Altre Figure di Rilievo Religioso nell'Islam
Oltre all'Imam, vi sono altre figure riconosciute a vari livelli all'interno del mondo islamico, che rappresentano autorità o punti di riferimento:
- Califfo: letteralmente “successore, vicario”, è sinonimo di Imam come capo della comunità in ambito sunnita. In alcuni versetti coranici (2,20 e 38,26), khalīfa è riferito ad Adamo e a Davide come vicari di Dio sulla terra. Tuttavia, secondo gli ‘ulamā’, il termine è da intendere come khalīfat rasūl Allāh, “vicario dell’inviato di Dio” (e non “vicario di Dio”), cioè come guida temporale della comunità, senza particolare carisma religioso.
- ‘Alim (pl. ‘Ulamā’): letteralmente “colui che sa”, dotto. Indica studiosi ed esperti delle scienze religiose: teologia, esegesi coranica, hadīth (detti profetici) e soprattutto diritto (fiqh). Il loro sapere e la loro pietà conferiscono autorevolezza come guardiani e interpreti della tradizione. Non sono un corpo istituzionalizzato, ma la loro autorità è centrale. In epoca ottomana, furono integrati nell'amministrazione e dotati di una struttura gerarchica.
- Shaykh: letteralmente “vecchio”, “anziano”. Nel mondo arabo designa autorità tribali. Nell'ambito della spiritualità sufi, è il maestro di una via mistica, talvolta chiamato anche murshid (guida).

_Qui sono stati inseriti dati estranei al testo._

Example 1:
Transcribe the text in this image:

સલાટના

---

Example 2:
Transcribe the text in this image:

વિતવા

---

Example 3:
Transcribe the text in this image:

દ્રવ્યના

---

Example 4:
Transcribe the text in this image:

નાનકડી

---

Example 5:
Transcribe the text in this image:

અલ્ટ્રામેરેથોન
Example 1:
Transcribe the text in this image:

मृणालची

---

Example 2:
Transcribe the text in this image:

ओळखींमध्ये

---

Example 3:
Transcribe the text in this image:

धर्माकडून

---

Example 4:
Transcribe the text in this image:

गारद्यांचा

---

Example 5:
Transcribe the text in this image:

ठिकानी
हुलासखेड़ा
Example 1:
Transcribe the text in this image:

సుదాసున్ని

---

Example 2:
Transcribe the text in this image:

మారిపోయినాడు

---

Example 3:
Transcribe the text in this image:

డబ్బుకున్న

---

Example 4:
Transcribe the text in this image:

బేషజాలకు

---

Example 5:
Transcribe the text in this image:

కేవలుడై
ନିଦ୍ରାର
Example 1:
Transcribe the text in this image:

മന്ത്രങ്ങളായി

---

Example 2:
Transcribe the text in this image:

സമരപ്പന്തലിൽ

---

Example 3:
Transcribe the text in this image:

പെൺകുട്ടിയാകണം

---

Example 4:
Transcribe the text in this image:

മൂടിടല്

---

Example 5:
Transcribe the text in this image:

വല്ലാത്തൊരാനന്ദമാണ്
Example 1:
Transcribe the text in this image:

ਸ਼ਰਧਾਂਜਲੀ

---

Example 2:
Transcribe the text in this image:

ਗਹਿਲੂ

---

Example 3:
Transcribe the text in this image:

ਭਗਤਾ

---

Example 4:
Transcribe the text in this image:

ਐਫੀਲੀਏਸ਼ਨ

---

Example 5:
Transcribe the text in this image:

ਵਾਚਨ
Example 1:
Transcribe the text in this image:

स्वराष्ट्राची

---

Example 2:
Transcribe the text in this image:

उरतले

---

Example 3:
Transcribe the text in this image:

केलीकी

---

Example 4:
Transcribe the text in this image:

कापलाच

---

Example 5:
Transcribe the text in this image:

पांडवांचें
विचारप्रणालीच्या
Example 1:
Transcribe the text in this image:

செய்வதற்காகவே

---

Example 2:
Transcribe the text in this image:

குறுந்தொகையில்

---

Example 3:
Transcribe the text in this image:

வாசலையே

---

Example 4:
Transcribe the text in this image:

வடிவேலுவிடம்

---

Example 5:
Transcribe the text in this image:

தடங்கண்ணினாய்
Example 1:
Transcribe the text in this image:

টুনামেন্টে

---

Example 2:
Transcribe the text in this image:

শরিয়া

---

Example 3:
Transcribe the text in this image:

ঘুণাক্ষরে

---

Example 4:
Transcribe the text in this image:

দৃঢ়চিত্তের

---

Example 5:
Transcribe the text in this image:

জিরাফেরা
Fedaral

- Faqīh: un ‘Alim esperto di fiqh (diritto). Se particolarmente versato, può essere mujtahid, praticando l'ijtihād, lo sforzo interpretativo basato sul ragionamento personale per esprimere pareri in assenza di norme esplicite.
- Qādī: il giudice. In epoca premoderna, applicava la legge religiosa ed era un ‘Alim. Funzionario ufficiale, delegato del califfo. Al vertice c'era il Qādī al-qudāt (“il giudice dei giudici”).
- Muftī: un ‘Alim abilitato a emettere fatwe, pareri giuridici su specifici punti di diritto. I Muftī più autorevoli hanno giocato un ruolo cruciale nella formazione del diritto islamico. Possono essere integrati nella struttura dello Stato.
- Ministro degli Awqāf: figura moderna, sorta quando gli Awqāf (fondazioni pie) sono stati nazionalizzati. Funge da Ministro degli Affari Religiosi.
- Khatīb: colui che parla con autorità. Nell'Islam, è una figura che si rivolge autorevolmente ai musulmani, spesso durante la preghiera del venerdì.
- Dāʿī: letteralmente “colui che invita” (alla fede), il predicatore. Storicamente associato a propagandisti di gruppi dissidenti, oggi indica anche predicatori che utilizzano i nuovi media per un internazionalismo islamico.
- Mullah: termine di derivazione araba (mawlā, “signore, tutore”), nel mondo turco-iraniano è l'equivalente dello ‘Alim, ma può indicare qualsiasi figura con sapere o carisma religioso.
- Marjaʿ al-taqlīd (“fonte dell’imitazione”): in ambito sciita duodecimano, è un dotto che per virtù e sapienza rappresenta un modello da emulare. La figura si è affermata più recentemente, inaugurando l'obbligo per i fedeli di seguire gli insegnamenti di un mujtahid, che ricevono il titolo di Āyatollāh (“segno di Dio”).